Scraping data from SSR React app

Jul 27, 2024

I recently worked on a project where I needed numeric data from a table. The UI was formatting values (rounding and abbreviating), and some fields I needed were not rendered in the visible row at all. There were no useful network requests to hook into, so I needed a different approach.

I started with React DevTools, since it lets you inspect component props and state:

jsx

const browser = await puppeteer.launch({
  headless: false,
  devtools: true,
  args: [
    "--disable-setuid-sandbox",
    "--no-sandbox",
    "--disable-extensions-except=./extension/",
    "--load-extension=./extension/",
  ],
});

My first idea was to use the React DevTools global hook directly in the page context, but selecting the right component reliably became painful.

After digging around, I found this Hacker News thread: https://news.ycombinator.com/item?id=24898016

One of the comments pointed to RESQ, a library for querying React components.
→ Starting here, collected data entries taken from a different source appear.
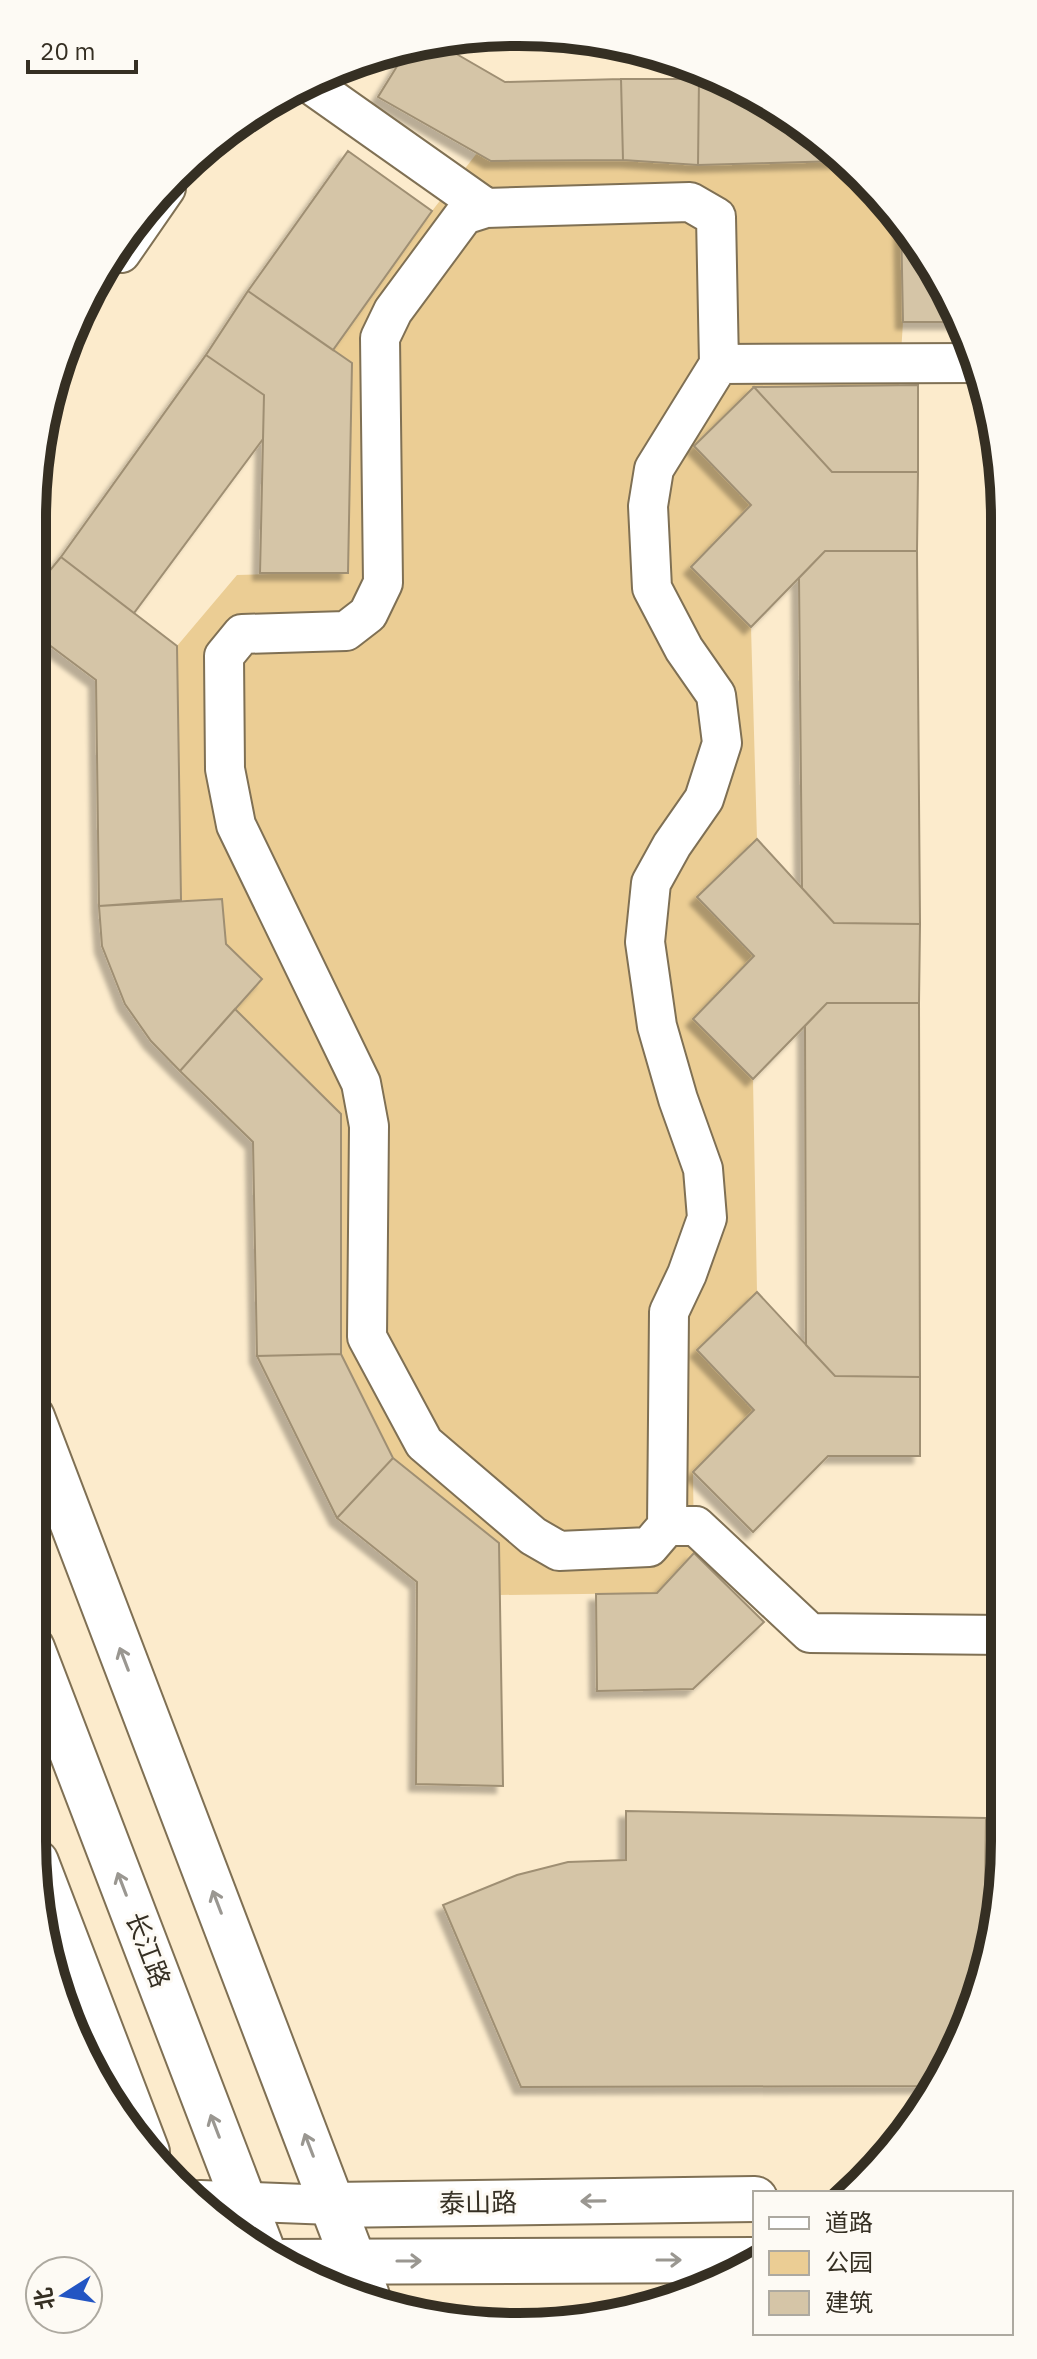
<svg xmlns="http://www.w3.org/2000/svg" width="1037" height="2359" viewBox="0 0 1037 2359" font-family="'IBM Plex Sans','Noto Sans SC',sans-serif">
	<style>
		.green { fill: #ebcd94 }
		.building { fill: #d5c5a7; stroke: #9f8f73; stroke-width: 2; filter: url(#shadow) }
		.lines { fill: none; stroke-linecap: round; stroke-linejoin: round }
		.street-casing { stroke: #7f7054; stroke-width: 42 }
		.secondary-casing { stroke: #7f7054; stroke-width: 48 }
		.primary-casing { stroke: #7f7054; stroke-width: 48 }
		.street { stroke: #fff; stroke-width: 38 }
		.secondary { stroke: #fff; stroke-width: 44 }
		.primary { stroke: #fff; stroke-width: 44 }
		.oneway { stroke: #9a9791 }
		.labels { text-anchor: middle; stroke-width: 6; stroke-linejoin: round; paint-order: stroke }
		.street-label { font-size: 26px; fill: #352f23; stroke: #fdfaf4 }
		.rim { fill: none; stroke: #352f23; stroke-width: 10 }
	</style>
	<defs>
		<filter id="shadow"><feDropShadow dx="-7" dy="7" stdDeviation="2" flood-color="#0004"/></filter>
	</defs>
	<rect width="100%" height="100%" fill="#fcebcc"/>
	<path class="green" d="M477 153 491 161 623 160 698 165 839 161 901 219 903 322 899 385 754 387 695 446 751 505 691 567 751 627 757 839 697 897 754 956 693 1019 753 1079 757 1292 698 1350 754 1410 693 1472 694 1553 657 1593 500 1595 498 1543 393 1458 341 1354V1114L235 1009 261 979 226 944 222 900H181L177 646 237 575 348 572 333 350 432 211Z"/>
	<path class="building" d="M441 45 505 82 621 79 623 160 491 161 378 97 404 55Z
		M621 79H699L698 165 623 160Z
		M699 79H718L789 114 839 161 698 165Z
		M348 151 432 211 333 350 248 291Z
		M901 219 904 222 962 322H903Z
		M248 291 352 363 348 573H260L264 395 206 355Z
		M206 355 264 395 263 439 134 613 61 557Z
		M918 385V472H832L754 387Z
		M754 387 832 472H918L917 551H825L751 627 691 567 751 505 694 446Z
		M825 551H917L920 924 834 923 802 888 799 578Z
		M61 557 177 646 181 900 99 906 96 680 32 632V592Z
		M757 839 834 923 920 924 919 1003H827L753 1079 693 1019 754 956 697 897Z
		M222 899 226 944 262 979 180 1071 151 1041 125 1004 102 946 99 906Z
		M827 1003H919L920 1377 835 1376 806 1345 805 1026Z
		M235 1009 341 1114V1354L257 1356 253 1142 180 1071Z
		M757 1292 835 1376 920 1377V1456H828L753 1532 693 1472 754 1410 697 1350Z
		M341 1354 393 1458 337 1518 257 1356Z
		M393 1458 499 1543 503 1786 416 1784 417 1582 337 1518Z
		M694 1553 764 1622 693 1689 597 1691 596 1594 657 1593Z
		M626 1811 986 1818 984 1964 979 1997 928 2086 521 2087 443 1905 517 1875 568 1862 626 1860Z"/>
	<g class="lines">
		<defs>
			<path id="street" d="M306 81 486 208
				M690 202 716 217 719 364 654 469 648 506 652 588 684 649 716 695 722 743 704 799 672 845 651 883 645 942 657 1026 678 1099 703 1169 707 1218 687 1274 669 1312 667 1526 649 1547 559 1551 533 1536 424 1443 367 1337 369 1126 361 1083 236 825 225 769 224 656 242 634 346 631 368 614 383 583 380 338 393 311 464 215 486 208Z
				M121 253 166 188
				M719 364 976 363
				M667 1526H696L810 1633 1004 1635
				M200 2200 332 2205"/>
			<path id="secondary" d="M332 2205 755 2199
				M275 2262 755 2260"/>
			<path id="primary" d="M32 1417 367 2296
				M32 1648 263 2252
				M36 1862 147 2152"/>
		</defs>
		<use href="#street" class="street-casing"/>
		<use href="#secondary" class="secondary-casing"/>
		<use href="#primary" class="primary-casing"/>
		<use href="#street" class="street"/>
		<use href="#secondary" class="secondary"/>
		<use href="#primary" class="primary"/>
	</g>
	<defs><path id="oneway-shaft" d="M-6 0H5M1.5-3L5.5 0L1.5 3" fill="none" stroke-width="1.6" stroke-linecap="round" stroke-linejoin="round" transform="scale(2)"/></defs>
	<g class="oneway">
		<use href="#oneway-shaft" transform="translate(124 1659) rotate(-111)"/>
		<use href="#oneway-shaft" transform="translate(122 1884) rotate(-111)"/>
		<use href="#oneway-shaft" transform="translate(217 1902) rotate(-111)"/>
		<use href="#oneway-shaft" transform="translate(215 2126) rotate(-111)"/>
		<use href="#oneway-shaft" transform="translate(309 2145) rotate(-111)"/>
		<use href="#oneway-shaft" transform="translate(593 2201) rotate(179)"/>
		<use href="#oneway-shaft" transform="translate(669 2260)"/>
		<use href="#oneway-shaft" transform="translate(409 2261)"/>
	</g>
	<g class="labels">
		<g class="street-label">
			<text transform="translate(148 1950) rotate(69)" y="9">长江路</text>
			<text transform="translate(478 2203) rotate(-1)" y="9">泰山路</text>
		</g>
	</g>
	<path d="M0 0H1037V2359H0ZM518 46H519A472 472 0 0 1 991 518V1841A472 472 0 0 1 519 2313H518A472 472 0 0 1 46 1841V518A472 472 0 0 1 518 46Z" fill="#fdfaf4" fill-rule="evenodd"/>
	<path class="rim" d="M518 46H519A472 472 0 0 1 991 518V1841A472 472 0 0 1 519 2313H518A472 472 0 0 1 46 1841V518A472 472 0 0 1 518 46Z"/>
	<rect x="753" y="2191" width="260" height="144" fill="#fdfaf4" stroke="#ada9a0" stroke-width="2"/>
	<rect x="769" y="2217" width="40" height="12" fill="#ffffff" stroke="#ada9a0" stroke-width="2"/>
	<text x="825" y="2231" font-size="24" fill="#352f23">道路</text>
	<rect x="769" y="2251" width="40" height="24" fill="#ebcd94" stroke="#ada9a0" stroke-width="2"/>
	<text x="825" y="2271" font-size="24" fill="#352f23">公园</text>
	<rect x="769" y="2291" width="40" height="24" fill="#d5c5a7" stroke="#ada9a0" stroke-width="2"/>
	<text x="825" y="2311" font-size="24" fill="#352f23">建筑</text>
	<g transform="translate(64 2295) rotate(259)"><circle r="38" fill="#fdfaf4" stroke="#ada9a0" stroke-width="2"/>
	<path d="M0-6L14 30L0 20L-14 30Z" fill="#2355c3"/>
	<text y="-12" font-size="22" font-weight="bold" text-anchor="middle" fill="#352f23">北</text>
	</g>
	<path d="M28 60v12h108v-12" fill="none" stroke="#352f23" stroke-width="4"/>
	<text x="40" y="60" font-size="24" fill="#352f23" stroke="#fdfaf4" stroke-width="6" paint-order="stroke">20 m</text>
</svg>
That ended up being the missing piece.

jsx

const resqScriptPath = path.resolve("./node_modules/resq/dist/index.js");
const resqScript = fs.readFileSync(resqScriptPath, "utf8");

const browser = await puppeteer.launch({
  headless: true,
  devtools: false,
  args: ["--disable-setuid-sandbox", "--no-sandbox"],
});

await page.evaluate(resqScript);
await page.waitForFunction(() => window.resq);

Then I queried the component props for each row:

jsx

const data = await page.evaluate(() => {
  const root = document.getElementById("__next");
  const components = window.resq.resq$$("eE", root);

  return Object.keys(components).map((key) => {
    const component = components[key];
    return component.props;
  });
});

page.evaluate() runs JavaScript inside the page. As long as the returned value is serializable, Puppeteer can pass it back directly (so JSON.stringify is optional).

In this case, the "eE" selector came from inspecting component names in React DevTools.

Using Puppeteer + RESQ gave me access to unformatted values and hidden fields that were not available in the rendered table. For React-heavy apps, this is a useful fallback when request-based scraping is not possible.